The wheel disks would most likely have no ill effect in side winds with the Milan. Still, the small benefits don't outweigh their huge inconvenience.
The Toecutter said:
My trike, with a faring and without, suffered no instability from crosswinds when adding wheel discs. I used to live in Corpus Christi, which was one of the windiest cities in the U.S. I also had a 39" front wheel track, which is far wider than that of the Milan.
I live near the North Sea shore. We usually have a few Cat 1 and Cat 2 cyclones (we call them Orkan) in Autumn and Winter.
Thats what I meant with 'windy season'. ;) https://en.wikipedia.org/wiki/European_windstorm
 
Marc S. said:
Starting with an old Milan is kind of cheating, don't you think? :D

Nah. Most of the world's best hot rod builders can make some very fast cars, yet they know nothing about aerodynamics and it is never even a thought nor is efficiency a concern to them, even though the possibility exists for them to get the same performance for less than 1/4 the horsepower at greatly reduced costs. They just don't see it.

The fact that you actually chose a chassis with efficiency in mind puts your design ahead of the majority of the ebikes out there. You're getting something around 8-10 times as much range per pound of battery as a result. A lot of people, even on this website, who know a lot about the ebike technology available and who know how to put a high performance ebike together that is safe to operate, would think that what you just did is impossible.

If I had the money to justify the purchase, I'd have started with an old Milan back in 2014, instead of having built up 2 trikes already(and never having the money to justify the electric drives yet).

I'm wondering how a DF After 7 would compare to the Milan in terms of coast down testing. Too bad that Daniel Finn's personal DF After 7 was stolen, because just such a test was scheduled.

With a modern carbon Milan and enough money, one could build a stout steel frame plus roll cage to insert into it to allow the velomobile shell to handle car-like torque without ripping apart, go to moped rims with solar race car tires on all 3 wheels, throw in a HubMonster(if one could find one, as they're out of production), and go with a less energy dense, smaller, but immensely more powerful battery pack and throw 25 kW to the motor, and they could put together something that gets like 80 miles range at 60 mph, does 0-60 mph in around 4 seconds, and tops out at whatever it's geared for(given the Milan's narrow track, one probably wouldn't want to do much over 60 mph, but a properly designed vehicle could safely do 100+ mph that is built to similar aerodynamics and weight specs). AND the whole bike could be kept under 100 lbs, AND be able to be pedaled with the motor off.

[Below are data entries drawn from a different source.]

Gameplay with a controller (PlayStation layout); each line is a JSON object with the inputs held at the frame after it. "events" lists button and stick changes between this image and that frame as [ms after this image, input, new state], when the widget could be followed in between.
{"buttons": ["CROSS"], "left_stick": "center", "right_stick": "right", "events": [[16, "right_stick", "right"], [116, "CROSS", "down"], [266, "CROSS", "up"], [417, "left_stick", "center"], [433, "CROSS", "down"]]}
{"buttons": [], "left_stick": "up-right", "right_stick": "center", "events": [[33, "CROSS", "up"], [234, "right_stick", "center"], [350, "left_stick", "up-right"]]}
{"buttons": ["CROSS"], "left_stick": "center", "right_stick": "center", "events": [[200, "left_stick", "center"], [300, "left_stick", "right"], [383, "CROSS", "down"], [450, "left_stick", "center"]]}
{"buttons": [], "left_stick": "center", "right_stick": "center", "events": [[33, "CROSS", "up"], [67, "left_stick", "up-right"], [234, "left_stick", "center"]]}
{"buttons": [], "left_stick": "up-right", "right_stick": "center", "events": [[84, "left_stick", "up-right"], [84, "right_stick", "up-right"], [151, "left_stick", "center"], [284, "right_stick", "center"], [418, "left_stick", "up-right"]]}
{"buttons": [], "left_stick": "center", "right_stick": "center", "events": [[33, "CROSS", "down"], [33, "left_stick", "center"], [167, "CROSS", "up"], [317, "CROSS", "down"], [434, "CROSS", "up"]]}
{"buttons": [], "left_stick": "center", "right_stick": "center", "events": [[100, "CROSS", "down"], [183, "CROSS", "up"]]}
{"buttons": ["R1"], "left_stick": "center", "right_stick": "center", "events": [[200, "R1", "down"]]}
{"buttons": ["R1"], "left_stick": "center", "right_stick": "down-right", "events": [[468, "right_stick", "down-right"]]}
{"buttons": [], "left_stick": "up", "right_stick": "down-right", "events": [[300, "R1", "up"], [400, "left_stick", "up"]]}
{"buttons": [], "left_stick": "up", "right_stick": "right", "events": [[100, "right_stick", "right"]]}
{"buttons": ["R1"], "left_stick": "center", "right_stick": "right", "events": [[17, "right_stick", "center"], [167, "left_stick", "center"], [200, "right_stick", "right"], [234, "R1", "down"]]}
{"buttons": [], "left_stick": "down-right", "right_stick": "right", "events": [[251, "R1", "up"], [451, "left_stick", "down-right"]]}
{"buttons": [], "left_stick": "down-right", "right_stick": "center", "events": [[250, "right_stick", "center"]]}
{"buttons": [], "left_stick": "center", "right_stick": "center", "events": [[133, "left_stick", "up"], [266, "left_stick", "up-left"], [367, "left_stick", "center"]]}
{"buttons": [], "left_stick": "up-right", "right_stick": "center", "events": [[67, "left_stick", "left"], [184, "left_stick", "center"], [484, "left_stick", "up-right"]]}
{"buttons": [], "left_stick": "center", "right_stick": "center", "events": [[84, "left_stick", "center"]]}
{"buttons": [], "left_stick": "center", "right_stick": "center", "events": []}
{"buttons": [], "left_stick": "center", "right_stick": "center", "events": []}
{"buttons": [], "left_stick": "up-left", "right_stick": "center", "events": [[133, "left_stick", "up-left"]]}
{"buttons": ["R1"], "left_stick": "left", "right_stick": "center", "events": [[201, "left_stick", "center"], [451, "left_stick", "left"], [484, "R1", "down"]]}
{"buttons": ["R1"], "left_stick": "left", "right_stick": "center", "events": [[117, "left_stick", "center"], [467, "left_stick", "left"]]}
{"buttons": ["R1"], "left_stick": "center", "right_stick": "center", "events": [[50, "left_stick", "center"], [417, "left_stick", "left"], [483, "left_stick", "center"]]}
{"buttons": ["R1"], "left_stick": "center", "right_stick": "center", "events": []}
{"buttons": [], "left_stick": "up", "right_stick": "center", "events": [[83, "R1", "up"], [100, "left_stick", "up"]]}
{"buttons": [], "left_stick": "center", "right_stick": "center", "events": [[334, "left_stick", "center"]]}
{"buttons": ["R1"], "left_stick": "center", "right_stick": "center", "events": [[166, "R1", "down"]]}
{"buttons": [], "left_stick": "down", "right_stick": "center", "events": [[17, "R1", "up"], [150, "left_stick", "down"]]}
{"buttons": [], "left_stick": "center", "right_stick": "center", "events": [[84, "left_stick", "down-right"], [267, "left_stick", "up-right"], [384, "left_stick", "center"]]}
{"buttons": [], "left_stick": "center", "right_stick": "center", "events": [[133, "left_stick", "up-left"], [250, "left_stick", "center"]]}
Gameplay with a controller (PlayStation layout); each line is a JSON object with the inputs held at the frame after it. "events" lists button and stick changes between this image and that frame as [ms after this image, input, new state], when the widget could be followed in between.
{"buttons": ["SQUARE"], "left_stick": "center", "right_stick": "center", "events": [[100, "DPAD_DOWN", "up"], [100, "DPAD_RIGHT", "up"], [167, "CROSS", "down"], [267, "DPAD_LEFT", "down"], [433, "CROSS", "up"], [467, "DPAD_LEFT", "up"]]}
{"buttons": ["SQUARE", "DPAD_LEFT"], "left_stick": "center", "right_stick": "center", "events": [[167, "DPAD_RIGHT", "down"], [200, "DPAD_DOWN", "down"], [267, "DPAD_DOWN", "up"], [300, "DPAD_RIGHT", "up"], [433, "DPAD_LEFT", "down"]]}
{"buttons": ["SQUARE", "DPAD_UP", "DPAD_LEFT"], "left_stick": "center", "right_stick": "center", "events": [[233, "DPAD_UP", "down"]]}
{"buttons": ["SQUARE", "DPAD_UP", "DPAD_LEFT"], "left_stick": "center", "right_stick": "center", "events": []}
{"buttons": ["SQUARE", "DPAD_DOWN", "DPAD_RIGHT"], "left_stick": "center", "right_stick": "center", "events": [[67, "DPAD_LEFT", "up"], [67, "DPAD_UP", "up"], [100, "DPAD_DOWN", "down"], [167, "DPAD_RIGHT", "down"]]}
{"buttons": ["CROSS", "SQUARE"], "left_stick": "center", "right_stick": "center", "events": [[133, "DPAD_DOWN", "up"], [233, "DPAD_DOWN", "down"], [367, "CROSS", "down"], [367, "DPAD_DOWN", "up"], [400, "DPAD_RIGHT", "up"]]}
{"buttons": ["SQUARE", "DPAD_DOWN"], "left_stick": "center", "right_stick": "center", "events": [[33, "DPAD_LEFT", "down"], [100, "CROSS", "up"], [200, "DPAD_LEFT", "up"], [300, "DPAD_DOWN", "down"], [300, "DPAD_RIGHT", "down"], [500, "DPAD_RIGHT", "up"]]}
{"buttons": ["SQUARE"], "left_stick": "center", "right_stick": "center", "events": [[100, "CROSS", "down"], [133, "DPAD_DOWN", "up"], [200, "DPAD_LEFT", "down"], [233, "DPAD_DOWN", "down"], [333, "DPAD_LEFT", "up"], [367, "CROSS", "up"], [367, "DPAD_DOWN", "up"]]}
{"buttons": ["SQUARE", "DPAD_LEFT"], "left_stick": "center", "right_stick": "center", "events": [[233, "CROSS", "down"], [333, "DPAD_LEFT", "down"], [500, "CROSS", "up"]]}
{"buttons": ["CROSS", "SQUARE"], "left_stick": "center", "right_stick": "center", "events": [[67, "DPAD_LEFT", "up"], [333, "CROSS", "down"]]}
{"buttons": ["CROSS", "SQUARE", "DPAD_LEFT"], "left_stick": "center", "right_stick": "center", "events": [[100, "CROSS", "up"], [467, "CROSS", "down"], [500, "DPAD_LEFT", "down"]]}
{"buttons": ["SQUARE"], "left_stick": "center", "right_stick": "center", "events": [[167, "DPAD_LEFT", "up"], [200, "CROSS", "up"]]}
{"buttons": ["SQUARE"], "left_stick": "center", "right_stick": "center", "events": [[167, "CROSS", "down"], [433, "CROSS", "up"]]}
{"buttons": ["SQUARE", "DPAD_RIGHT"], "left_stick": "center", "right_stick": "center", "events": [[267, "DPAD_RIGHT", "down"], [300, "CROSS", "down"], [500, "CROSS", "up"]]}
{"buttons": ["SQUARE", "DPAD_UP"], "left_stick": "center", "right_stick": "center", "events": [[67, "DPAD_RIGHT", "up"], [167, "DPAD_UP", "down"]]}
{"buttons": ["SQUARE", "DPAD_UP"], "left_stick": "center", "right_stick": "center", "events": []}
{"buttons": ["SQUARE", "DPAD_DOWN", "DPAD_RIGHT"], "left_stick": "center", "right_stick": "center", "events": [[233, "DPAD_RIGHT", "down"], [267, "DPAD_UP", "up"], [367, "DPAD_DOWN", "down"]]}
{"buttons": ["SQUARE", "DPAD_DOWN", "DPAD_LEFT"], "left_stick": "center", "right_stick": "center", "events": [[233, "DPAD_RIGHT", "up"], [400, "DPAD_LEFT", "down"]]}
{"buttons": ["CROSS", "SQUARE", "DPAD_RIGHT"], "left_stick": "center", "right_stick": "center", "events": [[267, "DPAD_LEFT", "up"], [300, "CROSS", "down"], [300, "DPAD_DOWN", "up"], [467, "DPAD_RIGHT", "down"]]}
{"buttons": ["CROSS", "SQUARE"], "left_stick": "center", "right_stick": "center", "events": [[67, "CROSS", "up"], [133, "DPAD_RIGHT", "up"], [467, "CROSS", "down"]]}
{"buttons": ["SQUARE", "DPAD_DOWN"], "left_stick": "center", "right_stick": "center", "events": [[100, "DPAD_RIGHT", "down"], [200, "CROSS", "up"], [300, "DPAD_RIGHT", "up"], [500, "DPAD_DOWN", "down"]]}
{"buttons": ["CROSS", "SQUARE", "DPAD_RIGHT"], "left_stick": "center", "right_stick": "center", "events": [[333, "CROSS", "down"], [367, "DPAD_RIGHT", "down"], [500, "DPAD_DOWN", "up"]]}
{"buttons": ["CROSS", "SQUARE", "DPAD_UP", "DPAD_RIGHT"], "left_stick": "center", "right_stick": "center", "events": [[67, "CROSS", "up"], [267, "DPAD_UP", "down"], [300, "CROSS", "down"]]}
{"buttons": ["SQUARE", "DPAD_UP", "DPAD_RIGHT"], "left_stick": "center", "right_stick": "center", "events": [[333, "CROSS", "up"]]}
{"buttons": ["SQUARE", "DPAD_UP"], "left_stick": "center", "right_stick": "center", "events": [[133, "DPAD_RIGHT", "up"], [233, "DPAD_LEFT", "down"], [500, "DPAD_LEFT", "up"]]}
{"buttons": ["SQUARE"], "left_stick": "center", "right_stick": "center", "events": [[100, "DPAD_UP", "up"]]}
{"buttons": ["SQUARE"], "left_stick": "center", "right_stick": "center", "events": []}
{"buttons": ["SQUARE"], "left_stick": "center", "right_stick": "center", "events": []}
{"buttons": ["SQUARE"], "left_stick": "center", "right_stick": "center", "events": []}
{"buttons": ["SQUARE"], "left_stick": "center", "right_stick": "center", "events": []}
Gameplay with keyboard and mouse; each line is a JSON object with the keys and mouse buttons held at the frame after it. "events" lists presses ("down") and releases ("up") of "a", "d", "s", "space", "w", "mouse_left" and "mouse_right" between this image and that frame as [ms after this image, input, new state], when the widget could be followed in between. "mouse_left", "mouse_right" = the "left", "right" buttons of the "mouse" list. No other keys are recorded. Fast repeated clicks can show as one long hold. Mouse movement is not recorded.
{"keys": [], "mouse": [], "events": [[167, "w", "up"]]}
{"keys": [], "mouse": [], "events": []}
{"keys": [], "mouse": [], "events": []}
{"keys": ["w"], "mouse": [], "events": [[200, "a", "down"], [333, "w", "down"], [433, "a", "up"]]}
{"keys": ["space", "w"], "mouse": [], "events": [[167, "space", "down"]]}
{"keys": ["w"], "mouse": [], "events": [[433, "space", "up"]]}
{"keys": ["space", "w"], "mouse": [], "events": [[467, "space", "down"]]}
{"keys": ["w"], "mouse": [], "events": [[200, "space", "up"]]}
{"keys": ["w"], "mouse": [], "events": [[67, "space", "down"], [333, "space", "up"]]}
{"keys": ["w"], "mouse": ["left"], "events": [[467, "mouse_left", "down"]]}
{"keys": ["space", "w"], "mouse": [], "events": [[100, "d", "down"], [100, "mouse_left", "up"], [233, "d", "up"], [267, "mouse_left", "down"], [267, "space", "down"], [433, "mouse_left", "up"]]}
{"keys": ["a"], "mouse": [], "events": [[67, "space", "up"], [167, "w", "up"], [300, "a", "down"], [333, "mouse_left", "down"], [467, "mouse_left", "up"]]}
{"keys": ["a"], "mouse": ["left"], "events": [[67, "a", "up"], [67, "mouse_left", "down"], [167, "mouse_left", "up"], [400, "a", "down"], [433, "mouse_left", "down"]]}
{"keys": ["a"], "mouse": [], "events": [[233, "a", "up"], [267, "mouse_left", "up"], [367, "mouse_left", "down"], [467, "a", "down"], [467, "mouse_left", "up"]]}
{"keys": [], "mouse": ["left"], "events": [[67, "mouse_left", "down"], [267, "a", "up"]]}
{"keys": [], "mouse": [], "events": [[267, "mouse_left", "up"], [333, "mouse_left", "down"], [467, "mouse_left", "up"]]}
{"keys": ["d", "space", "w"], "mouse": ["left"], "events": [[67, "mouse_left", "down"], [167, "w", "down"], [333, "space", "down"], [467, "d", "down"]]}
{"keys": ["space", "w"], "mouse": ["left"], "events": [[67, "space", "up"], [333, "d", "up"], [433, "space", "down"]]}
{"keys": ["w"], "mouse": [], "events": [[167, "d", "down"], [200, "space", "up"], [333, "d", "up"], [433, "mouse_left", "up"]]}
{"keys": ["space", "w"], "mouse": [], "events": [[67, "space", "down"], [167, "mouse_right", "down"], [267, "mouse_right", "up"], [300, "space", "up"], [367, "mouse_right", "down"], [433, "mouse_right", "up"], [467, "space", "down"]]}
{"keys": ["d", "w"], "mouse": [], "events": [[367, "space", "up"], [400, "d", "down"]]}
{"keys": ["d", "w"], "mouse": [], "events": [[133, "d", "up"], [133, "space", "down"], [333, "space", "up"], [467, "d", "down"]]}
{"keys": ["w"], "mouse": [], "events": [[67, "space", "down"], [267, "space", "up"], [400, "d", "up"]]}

A lot of talented builders, happy with their monster packs getting them 80-100 mile ranges at 30 mph on bikes that can't really be pedaled worth a damn if the battery runs dead, just don't understand what they are ignoring and giving up by neglecting aerodynamics. Your Milan is proof of that, in abundance.
 
And mine...

[youtube]https://www.youtube.com/watch?v=qA2akGa_qEg[/youtube]

Agilo vélomobile built from plan, BBS01B with 44v battery (2 x 6S6P) and modified 500C LCD to accept the extra voltage. Of course EU legal with cut off at 25 km/h, top speed so far in excess of 72 km/h and it holds 35-40 km/h on the flat with normal effort.